• [WORK REQUIRED]: Among the entries below, how many lines hold "CSIC"? Reply with the number only.

:: DATA IN THIS EXERCISE ::

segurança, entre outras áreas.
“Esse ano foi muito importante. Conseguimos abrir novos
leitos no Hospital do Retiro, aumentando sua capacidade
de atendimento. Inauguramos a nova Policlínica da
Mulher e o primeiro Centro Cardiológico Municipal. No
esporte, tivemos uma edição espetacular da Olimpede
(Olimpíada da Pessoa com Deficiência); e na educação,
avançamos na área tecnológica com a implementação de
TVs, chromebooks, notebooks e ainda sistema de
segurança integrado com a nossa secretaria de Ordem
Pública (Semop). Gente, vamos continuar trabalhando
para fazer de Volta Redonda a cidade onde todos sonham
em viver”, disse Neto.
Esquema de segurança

:::
:: DATA IN THIS EXERCISE ::

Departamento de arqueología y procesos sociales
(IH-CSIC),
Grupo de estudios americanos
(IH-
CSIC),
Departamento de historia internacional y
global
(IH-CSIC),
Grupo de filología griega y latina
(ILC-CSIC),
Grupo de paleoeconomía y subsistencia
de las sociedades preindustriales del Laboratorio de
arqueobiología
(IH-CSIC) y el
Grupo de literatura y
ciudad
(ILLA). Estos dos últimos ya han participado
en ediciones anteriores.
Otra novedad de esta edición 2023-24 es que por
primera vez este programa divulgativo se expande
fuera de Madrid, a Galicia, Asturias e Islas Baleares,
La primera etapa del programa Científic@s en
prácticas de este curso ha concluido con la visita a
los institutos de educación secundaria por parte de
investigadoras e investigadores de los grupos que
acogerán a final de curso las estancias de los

:::
:: DATA IN THIS EXERCISE ::

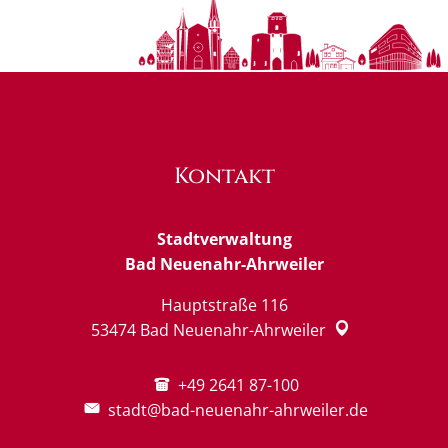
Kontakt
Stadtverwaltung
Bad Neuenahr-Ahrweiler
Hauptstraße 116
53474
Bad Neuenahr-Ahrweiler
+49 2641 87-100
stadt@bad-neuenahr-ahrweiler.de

:::

• [OUTPUT BELOW]: 5